Friday, March 02, 2012

Olympia J. Snowe departs the Congress of Easter Peeps

By Bernie Quigley

For The Hill on 3/2/12

The Post's top lead today tells us that everyone in the small town of Washington, Oklahoma, lives the conservative life. The same could likely be said about the rest of Oklahoma. Those who feel differently, like Elizabeth Warren, might move to Massachusetts. Having lived in every New England state except Connecticut which is really part of New York, I'm glad Warren is here. She's a good fit. She belongs here and I'd vote for her if I lived in Massachusetts. But why should the rest of Oklahoma be forced to be dominated by us New Engalnders? That is the question Olympia J. Snowe should be asking when she returns to Maine. And this one: Why should we in New England be dominated when Texas and Oklahoma run against our moral being? Like in the invasion of Iraq?

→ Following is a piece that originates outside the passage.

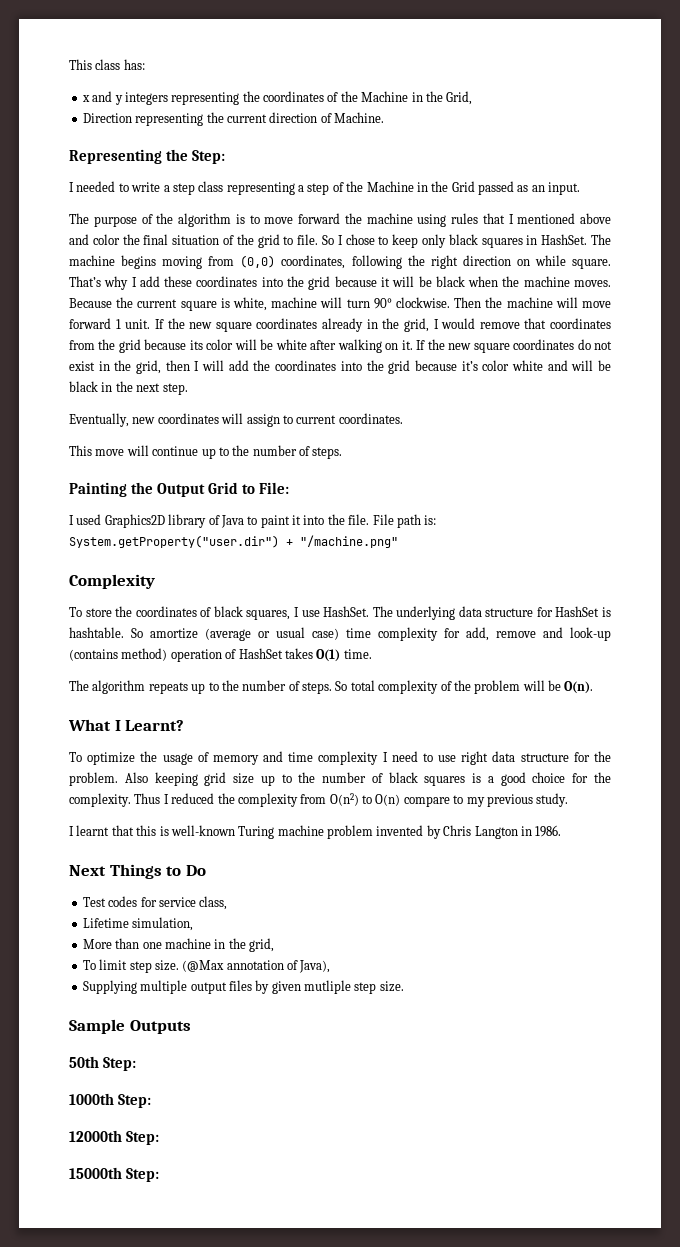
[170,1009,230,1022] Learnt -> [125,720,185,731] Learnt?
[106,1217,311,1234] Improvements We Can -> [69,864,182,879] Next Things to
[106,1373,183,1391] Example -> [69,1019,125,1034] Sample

Snowe has spoken for years, she says, “about the dysfunction and political polarization” of the Senate. The Senate, she says, “Is not living up to what the Founding Fathers envisioned.” The great challenge, she says, is to “find common ground” and only then will we achieve results for the “common good.”

But in the invasion of Iraq and in many others situations, there is no common ground and there should be no compromise. Snowe supported the invasion and so did most of New England’s senators and representatives although calls were said to be coming into Senator John Kerry's office in Massachusetts ten-to-one against. Instead New England compromised.

Jefferson offered a better solution: In the Kentucky Resolutions of 1797 he said when the states were driven to unconstitutional or illegal actions by the federals they need not and should not participate. The Kentucky Resolutions and the Tenth Amendment were raised recently when the feds forced its will again on the states with Obamacare. This time conservative states like Oklahoma and Texas objected citing Jefferson and 29 states followed. The New England states should have done the same with the Iraq vote.

There is a dark and subliminal human need perhaps for bloody vengeance in our condition (Atlanta, Hiroshima, Baghdad) but it leaves a bitter taste. Those who singularly and heroically oppose, like Wisconsin’s Russ Feingold, are sent back to the hinterland. The compromisers and appeasers remain but are held in little regard and Snowe leaves a Congress today which has an astonishing approval rating of 13 percent.

The Congress of Easter Peeps which she leaves behind also injured our most valued ancestor, Israel, by creating the impression that Israel insidiously ordered the George W. Bush invasion of Iraq from a secret cabal in the U.S. It will take Israel another decade to recover and it can well do so perhaps only by repudiating its relationship with the United States entirely.